The emirate, a regional financial and trade hub, suffered a blow to its reputation a year ago when state-linked conglomerate Dubai World announced it would ask creditors for a standstill agreement on almost $25 billion in debt.
"Dubai World is now on sound financial footing," Sheikh Ahmed Bin Saeed Al Maktoum, chairman of Dubai Supreme Fiscal Committee, told a news conference.
In the past year, Dubai World managed to reach a restructuring deal with creditors, allowing the government to tap into improved investor confidence to issue a $1.25bn bond in September.
Prized assets such as DP World, the Atlantis Hotel and casino operator MGM Resorts International were presented under the restructuring as potential assets that could be sold to the public to help raise cash. There is also keen interest in other state-linked assets such as Emirates airlines and Dubai Electricity and Water Authority (DEWA).
"We are working on opening up the capital of leading companies to our public," he said.

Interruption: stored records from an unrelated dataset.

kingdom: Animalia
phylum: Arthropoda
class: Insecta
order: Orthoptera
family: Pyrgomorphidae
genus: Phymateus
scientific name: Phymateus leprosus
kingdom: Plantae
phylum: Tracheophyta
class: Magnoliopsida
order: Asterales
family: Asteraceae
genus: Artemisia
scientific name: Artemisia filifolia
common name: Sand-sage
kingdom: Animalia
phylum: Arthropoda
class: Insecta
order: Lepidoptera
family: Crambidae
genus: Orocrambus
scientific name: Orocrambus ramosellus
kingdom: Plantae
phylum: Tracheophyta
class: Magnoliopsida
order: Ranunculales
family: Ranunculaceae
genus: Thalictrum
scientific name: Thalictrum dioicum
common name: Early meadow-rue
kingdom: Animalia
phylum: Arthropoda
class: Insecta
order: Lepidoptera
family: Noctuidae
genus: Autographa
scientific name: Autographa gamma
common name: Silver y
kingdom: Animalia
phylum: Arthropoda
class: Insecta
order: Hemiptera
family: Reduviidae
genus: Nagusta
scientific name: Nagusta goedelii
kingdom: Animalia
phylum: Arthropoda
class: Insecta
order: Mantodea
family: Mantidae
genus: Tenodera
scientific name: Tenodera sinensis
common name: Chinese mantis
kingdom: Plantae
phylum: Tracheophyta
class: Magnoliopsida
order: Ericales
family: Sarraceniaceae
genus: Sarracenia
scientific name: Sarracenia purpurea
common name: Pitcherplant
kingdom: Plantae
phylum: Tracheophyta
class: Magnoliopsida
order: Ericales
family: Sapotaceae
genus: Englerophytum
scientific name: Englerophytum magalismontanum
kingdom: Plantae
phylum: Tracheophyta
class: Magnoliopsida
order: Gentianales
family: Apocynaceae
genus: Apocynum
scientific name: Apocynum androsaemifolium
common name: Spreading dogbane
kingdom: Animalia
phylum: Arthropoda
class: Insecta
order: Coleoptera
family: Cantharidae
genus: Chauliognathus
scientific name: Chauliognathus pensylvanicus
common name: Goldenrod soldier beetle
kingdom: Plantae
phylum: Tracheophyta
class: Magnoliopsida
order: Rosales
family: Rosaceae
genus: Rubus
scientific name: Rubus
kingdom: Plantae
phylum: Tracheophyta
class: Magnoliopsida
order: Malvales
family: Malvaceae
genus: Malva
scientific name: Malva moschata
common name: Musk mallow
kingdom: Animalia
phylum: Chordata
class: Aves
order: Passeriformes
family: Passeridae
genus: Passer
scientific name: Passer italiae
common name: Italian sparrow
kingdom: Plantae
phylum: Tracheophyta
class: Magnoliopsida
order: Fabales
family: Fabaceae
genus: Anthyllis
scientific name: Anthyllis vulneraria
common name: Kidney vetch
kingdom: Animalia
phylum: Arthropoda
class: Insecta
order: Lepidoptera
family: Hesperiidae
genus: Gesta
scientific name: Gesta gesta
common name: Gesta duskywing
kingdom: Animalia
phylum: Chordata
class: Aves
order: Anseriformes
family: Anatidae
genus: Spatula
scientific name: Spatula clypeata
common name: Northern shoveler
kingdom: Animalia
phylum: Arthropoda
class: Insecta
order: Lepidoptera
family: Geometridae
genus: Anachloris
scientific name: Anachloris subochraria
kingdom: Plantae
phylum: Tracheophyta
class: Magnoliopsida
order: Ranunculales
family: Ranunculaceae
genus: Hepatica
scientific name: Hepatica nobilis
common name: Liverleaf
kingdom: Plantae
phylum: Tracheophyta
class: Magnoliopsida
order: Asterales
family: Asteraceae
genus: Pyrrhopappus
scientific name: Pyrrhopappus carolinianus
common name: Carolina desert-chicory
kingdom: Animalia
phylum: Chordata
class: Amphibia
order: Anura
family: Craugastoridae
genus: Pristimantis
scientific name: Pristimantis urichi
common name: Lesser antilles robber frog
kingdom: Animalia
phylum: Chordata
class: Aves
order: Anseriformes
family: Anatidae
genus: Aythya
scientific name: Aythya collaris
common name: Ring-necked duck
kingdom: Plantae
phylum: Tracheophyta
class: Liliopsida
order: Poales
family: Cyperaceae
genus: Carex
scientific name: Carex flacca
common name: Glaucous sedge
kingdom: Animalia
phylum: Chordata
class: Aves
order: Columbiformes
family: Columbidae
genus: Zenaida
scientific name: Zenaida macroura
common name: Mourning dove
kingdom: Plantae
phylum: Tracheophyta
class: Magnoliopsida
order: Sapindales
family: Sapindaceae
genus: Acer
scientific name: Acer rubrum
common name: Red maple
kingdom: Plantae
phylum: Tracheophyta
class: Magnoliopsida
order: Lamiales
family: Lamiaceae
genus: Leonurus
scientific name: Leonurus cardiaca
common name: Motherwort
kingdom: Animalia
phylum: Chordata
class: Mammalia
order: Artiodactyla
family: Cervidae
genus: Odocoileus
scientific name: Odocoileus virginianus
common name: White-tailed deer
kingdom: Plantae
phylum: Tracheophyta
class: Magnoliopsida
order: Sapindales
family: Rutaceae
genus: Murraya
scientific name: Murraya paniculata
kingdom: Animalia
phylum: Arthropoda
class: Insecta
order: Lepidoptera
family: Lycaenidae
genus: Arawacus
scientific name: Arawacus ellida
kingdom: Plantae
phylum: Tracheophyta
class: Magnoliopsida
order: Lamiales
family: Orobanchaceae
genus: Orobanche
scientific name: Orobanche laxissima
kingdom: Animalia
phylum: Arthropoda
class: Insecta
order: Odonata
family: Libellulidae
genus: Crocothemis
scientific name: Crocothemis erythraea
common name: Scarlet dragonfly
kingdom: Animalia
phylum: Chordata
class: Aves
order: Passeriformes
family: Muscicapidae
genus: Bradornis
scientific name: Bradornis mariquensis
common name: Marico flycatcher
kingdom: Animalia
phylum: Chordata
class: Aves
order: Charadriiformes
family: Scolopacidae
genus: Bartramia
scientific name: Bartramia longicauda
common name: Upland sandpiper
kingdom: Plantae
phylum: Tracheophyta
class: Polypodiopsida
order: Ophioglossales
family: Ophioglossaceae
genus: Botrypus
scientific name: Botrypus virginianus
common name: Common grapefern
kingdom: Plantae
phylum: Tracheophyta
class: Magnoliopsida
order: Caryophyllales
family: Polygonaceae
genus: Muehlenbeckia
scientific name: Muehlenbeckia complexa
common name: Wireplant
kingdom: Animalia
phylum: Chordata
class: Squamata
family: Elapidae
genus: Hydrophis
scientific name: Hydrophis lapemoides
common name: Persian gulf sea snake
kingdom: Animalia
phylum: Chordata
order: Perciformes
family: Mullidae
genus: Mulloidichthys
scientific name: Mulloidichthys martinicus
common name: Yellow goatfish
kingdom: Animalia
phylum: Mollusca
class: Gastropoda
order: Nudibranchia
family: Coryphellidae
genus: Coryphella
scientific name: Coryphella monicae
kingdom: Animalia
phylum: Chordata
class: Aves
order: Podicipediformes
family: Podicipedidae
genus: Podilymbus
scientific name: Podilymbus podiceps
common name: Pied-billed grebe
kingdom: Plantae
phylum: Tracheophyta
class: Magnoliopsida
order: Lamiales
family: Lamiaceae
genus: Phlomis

Property developer Nakheel, which is trying to reach agreement on a proposed restructuring plan, is also returning to health, said Faisal Mikou, the executive vice president of the Investment Corporation of Dubai.
"We are making very good progress on the restructuring... Nakheel's financial and operational restructuring is going according to plan," Mikou said.
Nakheel plans to issue a sukuk, or Islamic bond, to its trade creditors in the first quarter of 2011, he said.
Despite improving balance sheets among Dubai's state-linked companies, significant challenges remain.
In a reminder that Gulf Arab emirate's debt troubles are far from over, financial services firm Dubai Group recently missed two payments on separate loans.